Anche accedendo alla teoria amministrativa il decreto presidenziale è un decreto giurisdizionale ai sensi degli artt. 6 e 13 della CEDU secondo l’interpretazione fornita dalla Corte di Strasburgo. La legge retroattiva o la legge provvedimento che va a travolgere il decreto Presidenziale (amministrativo) va a travolgere di conseguenza un provvedimento giurisdizionale secondo come interpretato dalla Corte di Strasburgo alla luce della CEDU. Pertanto, la legge che travolge tale decreto è incostituzionale ai sensi dell’art. 117 Cost.

Ma si può anche verificare che è il decreto Presidenziale che conclude il ricorso a porsi in contrasto con la CEDU: Adunanza Plenaria 2/2015.

Qui si pone un problema specifico, perché è il provvedimento giurisdizionale a violare la CEDU e la violazione è accertata con una sentenza della Corte di Strasburgo. La Corte di Strasburgo accerta che la sentenza passata in giudicato viola la CEDU (contrasto tra giudicato e CEDU). In questo caso,l’art. 46 della CEDU obbliga lo Stato a conformarsi alla sentenza della CEDU, quindi lo Stato ha l’obbligo di adottare tutte quelle misure che consentono di rimuovere la violazione. Se la fonte della violazione è la CEDU è il giudicato, lo Stato ha l’obbligo di rimuovere il giudicato. E allora, dall’obbligo dello Stato di conformarsi alla sentenza della CEDU e rimuovere la violazione deriva l’obbligo di rimuovere il giudicato.

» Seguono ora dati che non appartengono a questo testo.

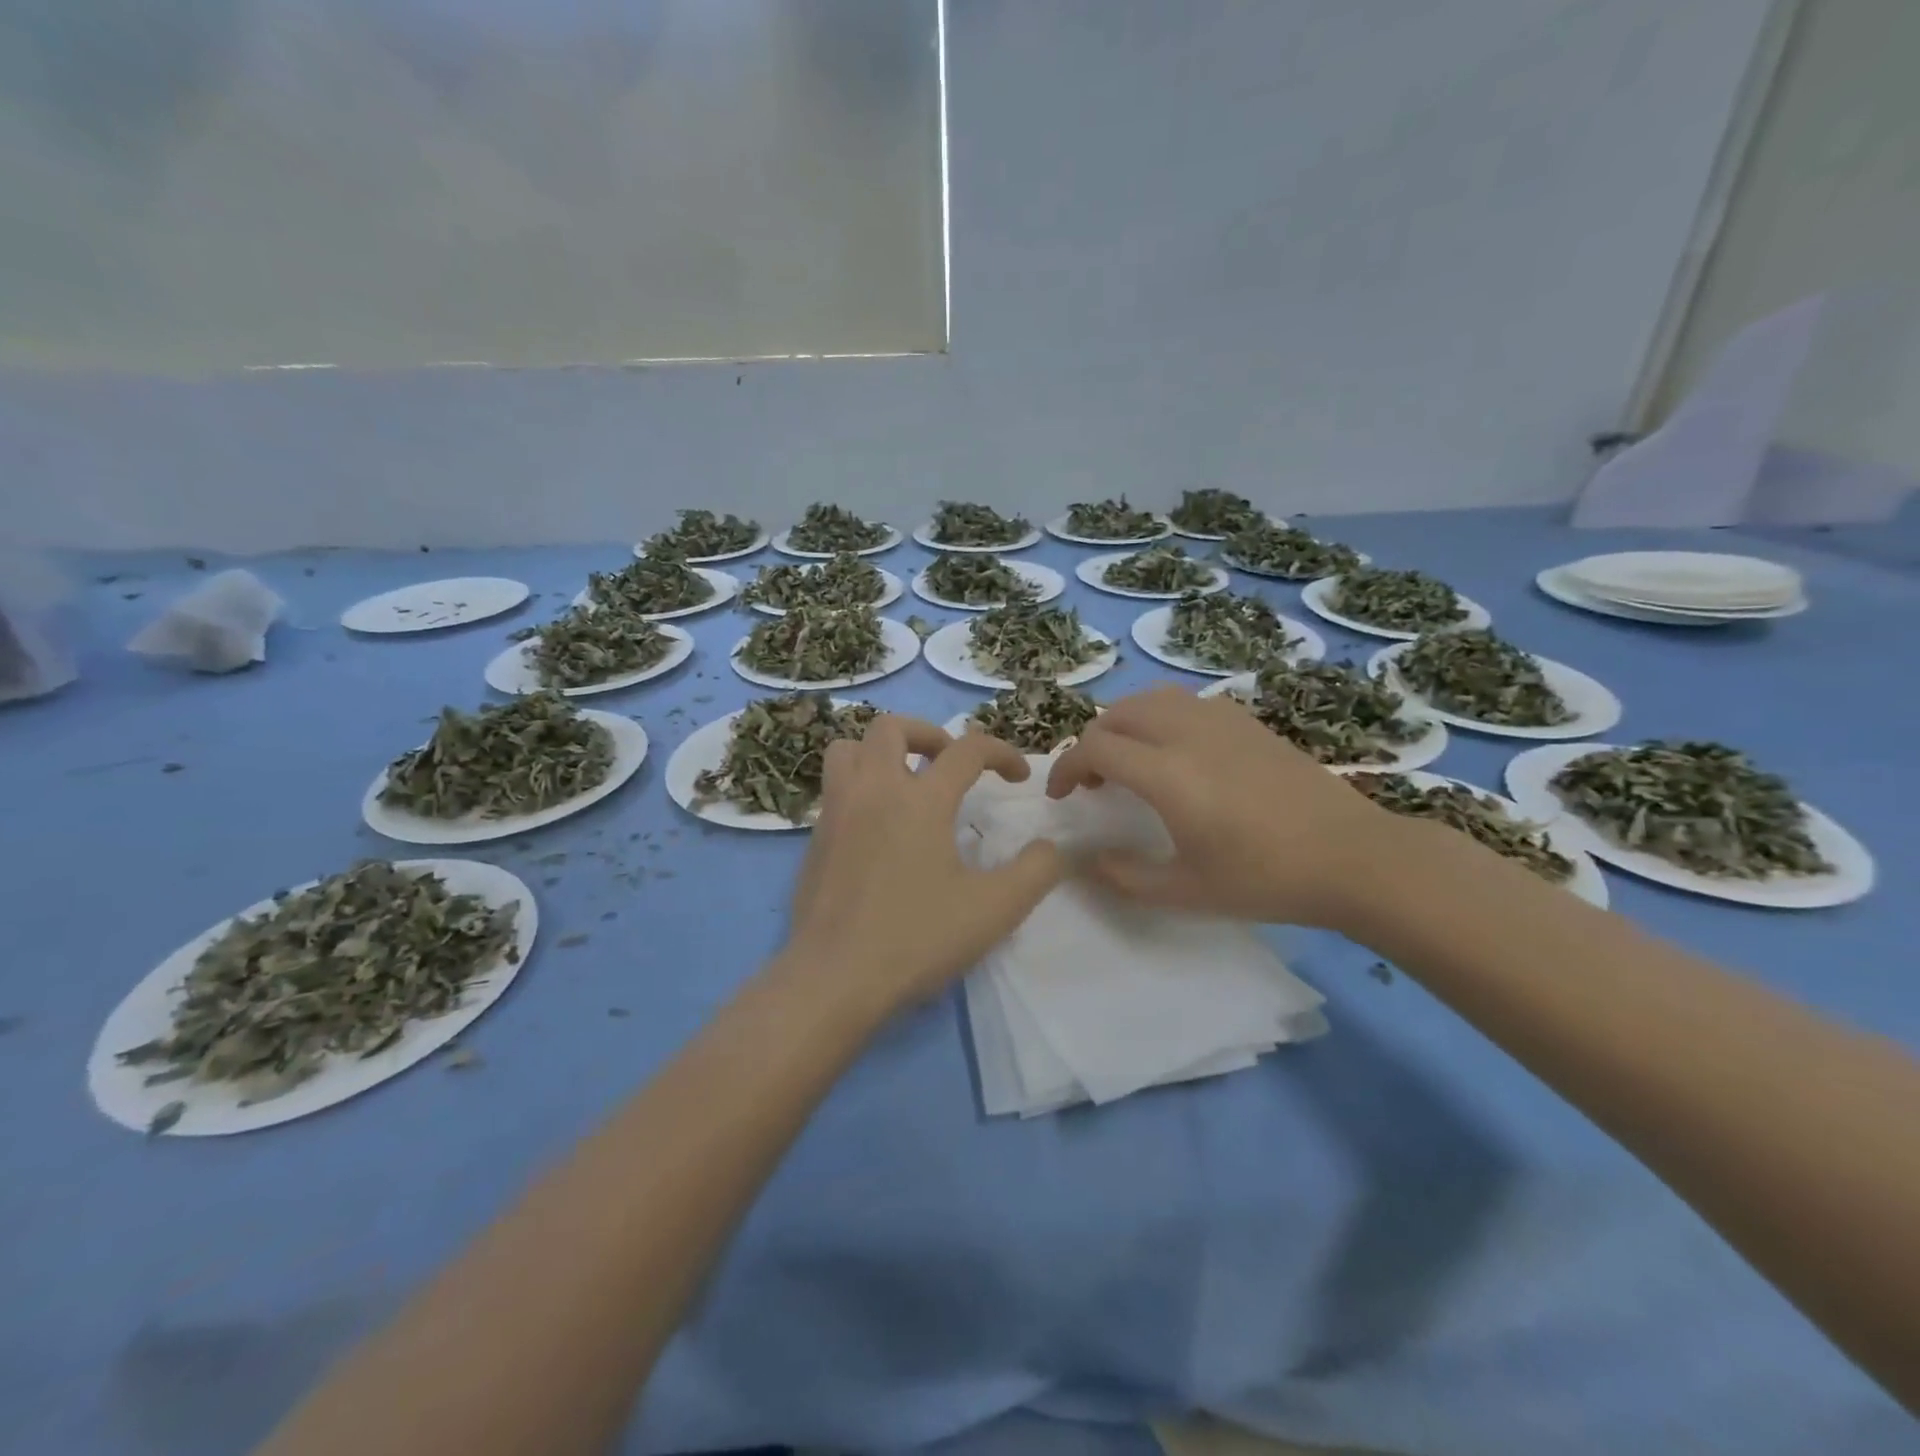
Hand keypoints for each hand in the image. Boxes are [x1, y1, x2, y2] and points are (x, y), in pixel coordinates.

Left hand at [783, 716, 1064, 1014]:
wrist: (834, 978)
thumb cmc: (917, 938)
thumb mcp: (995, 910)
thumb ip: (1036, 871)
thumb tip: (1051, 847)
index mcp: (920, 799)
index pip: (967, 750)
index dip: (1001, 753)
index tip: (1019, 777)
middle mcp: (873, 790)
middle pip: (891, 727)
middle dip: (929, 733)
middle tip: (949, 763)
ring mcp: (836, 812)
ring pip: (848, 748)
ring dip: (880, 751)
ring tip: (905, 780)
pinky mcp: (814, 839)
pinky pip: (834, 788)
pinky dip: (859, 786)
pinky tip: (878, 826)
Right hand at [1045, 685, 1397, 928]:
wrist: (1352, 857)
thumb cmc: (1266, 879)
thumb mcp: (1187, 892)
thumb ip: (1127, 876)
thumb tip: (1089, 860)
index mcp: (1167, 774)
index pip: (1095, 747)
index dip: (1066, 767)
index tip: (1062, 796)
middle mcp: (1188, 733)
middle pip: (1118, 713)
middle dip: (1092, 741)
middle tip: (1093, 780)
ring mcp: (1222, 721)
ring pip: (1153, 699)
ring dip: (1125, 723)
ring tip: (1129, 758)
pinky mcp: (1248, 722)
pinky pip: (1187, 703)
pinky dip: (1161, 717)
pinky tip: (1177, 752)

E’ da qui che deriva la sentenza della Corte Costituzionale additiva, la n.113/11 che ha arricchito l’art. 630 del codice di procedura penale, cioè la riapertura del processo penale quando il giudicato penale si pone in contrasto con la CEDU. Quindi, in campo penale, il contrasto tra giudicato e CEDU è risolto dall’art. 630 cpp con la riapertura del processo.

5. Conclusioni

Ma il contrasto con la CEDU può riguardare anche il giudicato amministrativo o civile. Per il giudicato amministrativo non è prevista la revocazione della sentenza, cioè tra i casi in cui l’ordinamento prevede la revocazione della sentenza passata in giudicato non è previsto il contrasto tra giudicato e  CEDU, per cui non essendoci uno strumento che consente di rimuovere il giudicato con l’apertura del processo. La revocazione è uno strumento tipico e non è previsto il caso del contrasto con la CEDU; per cui il giudicato amministrativo che viola la CEDU non può essere rimosso e non può essere data esecuzione all’art. 46 CEDU. Di qui la questione di legittimità costituzionale che prevede la revocazione perché tra i casi di revocazione non prevede la riapertura del processo nel caso in cui il giudicato contrasti con la CEDU.

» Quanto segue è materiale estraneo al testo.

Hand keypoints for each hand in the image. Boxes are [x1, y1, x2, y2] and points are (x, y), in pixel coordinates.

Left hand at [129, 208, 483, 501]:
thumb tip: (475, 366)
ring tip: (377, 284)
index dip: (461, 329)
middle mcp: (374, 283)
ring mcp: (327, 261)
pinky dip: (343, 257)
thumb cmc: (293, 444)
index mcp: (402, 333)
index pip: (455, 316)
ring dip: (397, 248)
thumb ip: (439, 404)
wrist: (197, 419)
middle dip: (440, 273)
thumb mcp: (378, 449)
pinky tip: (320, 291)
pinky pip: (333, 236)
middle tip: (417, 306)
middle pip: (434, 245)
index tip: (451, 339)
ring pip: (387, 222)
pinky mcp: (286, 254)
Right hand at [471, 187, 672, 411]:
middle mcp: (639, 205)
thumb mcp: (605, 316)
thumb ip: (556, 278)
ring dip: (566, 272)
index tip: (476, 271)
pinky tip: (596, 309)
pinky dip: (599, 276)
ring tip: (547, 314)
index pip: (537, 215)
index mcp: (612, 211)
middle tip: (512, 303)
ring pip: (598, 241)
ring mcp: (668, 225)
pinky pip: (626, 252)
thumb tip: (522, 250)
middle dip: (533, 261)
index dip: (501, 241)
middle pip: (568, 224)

Di qui il contrasto con l’art. 117 della Costituzione perché la norma sulla revocazione non consente di dare attuazione all’art. 46; la norma che prevede la revocazione non prevede la revocazione per contrasto con la CEDU, quindi la norma interna che prevede la revocazione non prevede l’ipotesi di revocazione per contrasto con la CEDU si pone in contrasto con l’art. 46 CEDU e quindi 117 Cost. Perciò è sospetta di costituzionalità.

Problema analogo si pone con il decreto presidenziale, se il decreto presidenziale è una decisione di giustizia, sostanzialmente giurisdizionale, suscettibile di giudicato, anche il decreto è suscettibile di revocazione se contrasta con la CEDU, ma tra le ipotesi di revocazione non è previsto il contrasto con la CEDU, e quindi lo stesso problema relativo all’ipotesi del giudicato amministrativo si può porre in riferimento al decreto del P.d.R.